Posted by: Kay | 2010.09.16 10:57 PM
先日はコメントの返答をありがとうございました。Kay様に感動してもらえて、とても嬉しく思いました。こちらこそ、今後ともよろしくおねがいします。
私の中では本物の悪も正義も存在しないものと割り切っています。どちらも至高の抽象的な定義ですからね。世の中で悪だ正義だと洗脳の如く説いているのはすべて「ごっご」だと日々思います。テレビなどで報道されているものは正に似非になってしまいますね。ただ、自身の価値観を否定したら悪だと判断するのが今も昔も変わらない世界の傾向だと思います。大まかな例を出しますと資本主義でしょうか。「お金」というものを正義だ悪だと振り分けている感じがしますが、互いを認めることが一つの理想に近づくのでしょうね。

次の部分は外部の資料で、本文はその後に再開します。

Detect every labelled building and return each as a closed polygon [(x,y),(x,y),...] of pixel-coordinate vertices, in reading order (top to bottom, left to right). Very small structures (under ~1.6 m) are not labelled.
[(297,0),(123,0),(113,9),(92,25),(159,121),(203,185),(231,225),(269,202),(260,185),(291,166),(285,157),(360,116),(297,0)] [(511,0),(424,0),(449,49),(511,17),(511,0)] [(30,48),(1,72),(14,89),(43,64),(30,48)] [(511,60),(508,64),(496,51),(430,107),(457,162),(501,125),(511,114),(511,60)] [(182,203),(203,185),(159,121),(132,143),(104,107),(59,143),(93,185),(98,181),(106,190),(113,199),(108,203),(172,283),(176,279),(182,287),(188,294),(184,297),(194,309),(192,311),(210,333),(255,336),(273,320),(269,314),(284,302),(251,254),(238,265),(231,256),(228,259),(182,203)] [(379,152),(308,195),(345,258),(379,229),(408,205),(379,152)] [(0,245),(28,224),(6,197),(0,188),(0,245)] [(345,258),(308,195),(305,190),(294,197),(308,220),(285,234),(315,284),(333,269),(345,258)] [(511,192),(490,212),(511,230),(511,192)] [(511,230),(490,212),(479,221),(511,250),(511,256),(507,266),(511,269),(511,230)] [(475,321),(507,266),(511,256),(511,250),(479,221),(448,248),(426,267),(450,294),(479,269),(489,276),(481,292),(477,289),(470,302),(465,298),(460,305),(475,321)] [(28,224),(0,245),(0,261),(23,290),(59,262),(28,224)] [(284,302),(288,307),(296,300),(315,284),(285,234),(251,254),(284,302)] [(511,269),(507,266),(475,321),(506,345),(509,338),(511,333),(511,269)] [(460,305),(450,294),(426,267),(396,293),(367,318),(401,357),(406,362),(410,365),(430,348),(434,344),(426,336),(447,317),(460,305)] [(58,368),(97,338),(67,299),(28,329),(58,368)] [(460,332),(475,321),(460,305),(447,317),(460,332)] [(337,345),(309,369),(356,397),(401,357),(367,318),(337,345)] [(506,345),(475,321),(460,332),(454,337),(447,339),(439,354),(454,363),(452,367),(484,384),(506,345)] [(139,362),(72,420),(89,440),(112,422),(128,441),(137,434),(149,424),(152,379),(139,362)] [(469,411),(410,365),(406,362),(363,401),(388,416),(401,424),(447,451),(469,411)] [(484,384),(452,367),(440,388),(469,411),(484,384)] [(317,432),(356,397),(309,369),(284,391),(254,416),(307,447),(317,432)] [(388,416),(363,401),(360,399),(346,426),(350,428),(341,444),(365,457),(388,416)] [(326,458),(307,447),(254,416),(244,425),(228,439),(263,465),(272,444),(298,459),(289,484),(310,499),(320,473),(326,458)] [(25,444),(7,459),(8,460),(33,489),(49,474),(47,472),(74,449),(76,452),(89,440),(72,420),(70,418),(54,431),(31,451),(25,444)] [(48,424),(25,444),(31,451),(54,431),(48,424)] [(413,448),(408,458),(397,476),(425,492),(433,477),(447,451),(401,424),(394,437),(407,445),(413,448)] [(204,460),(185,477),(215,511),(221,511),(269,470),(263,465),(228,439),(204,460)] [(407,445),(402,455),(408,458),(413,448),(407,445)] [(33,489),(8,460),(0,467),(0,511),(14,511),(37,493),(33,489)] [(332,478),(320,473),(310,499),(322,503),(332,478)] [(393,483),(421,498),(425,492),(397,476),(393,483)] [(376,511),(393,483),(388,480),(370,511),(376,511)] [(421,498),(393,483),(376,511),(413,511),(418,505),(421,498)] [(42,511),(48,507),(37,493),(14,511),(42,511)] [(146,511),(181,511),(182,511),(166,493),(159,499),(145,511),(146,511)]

This mustn't register on an emotional level.
の言葉を意識し、理性を保って、認めることができれば小さくケンカ、大きく世界的な戦争は起きなかったのだと思います。ただ人間の無限にある欲がある限り難しい話ですが。。
周りを見ても感じるのですが、誰もが良い部分しか見てないですよね。そう思うということは、私もそうなのかもしれません。対極の立場という面をより理解していきたいと記事を読んで感じました。また、腹の底からの理解ということで今後の私の課題とさせてもらいます。

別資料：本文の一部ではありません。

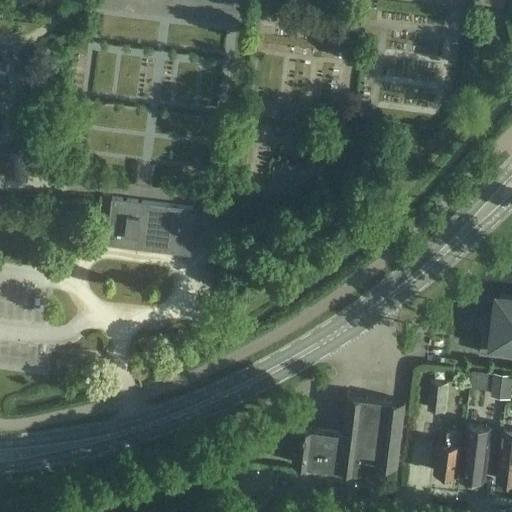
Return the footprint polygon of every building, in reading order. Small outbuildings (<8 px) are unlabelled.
[(194,231),(197,208),(111,197),(109,211),(105,243),(191,254),(194,231)] [(511,295),(501,294),(499,303),(496,303),(494,316),(484,314),(481,338),(479,352),(511,355),(511,295)] [(487,386),(488,373),(472,372),(471,385),(487,386)] [(510,398),(511,386),(511,375),(494,373),(491,395),(510,398)] [(444,409),(448,381),(430,379),(427,407),(444,409)] [(396,466),(405,401),(378,397),(346,393),(342,431),(296,425),(291,463),(357,471),(358,461),(396,466)] [(484,477),(489,433),(490,426),(467,423),(464,443),(460,474),(464,474),(467,478),(473,478),(476,476),(484,477)] [(511,480),(511,429),(511,430),(502,429),(500,444),(496,478),(511,480)] [(457,474),(462,432),(446,430),(445,441),(438,440),(434,471),(457,474)]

コメントさせて頂く機会やkay様の目に入る機会を頂き、ありがとうございます。kay様の日々の活躍の健闘を同じ日本の地で心よりお祈り申し上げます。
Posted by: kaya | 2010.09.17 12:55 AM
★kayaさん
kayaさんは真面目な方だなあと思います。
私は、なかなか不真面目です。
世の中、大抵のことはうまくいきませんし、理不尽に溢れています。
その中で、たくましく気楽に生きるためには、もっともっと不真面目に、いい加減になろうと思っています。
しかし、それはなかなか難しく、身近な人間や、志の低い人間を非難したり否定してしまいます。
どんな人間も、さりげなくやり過ごせるようになりたいものだと思っています。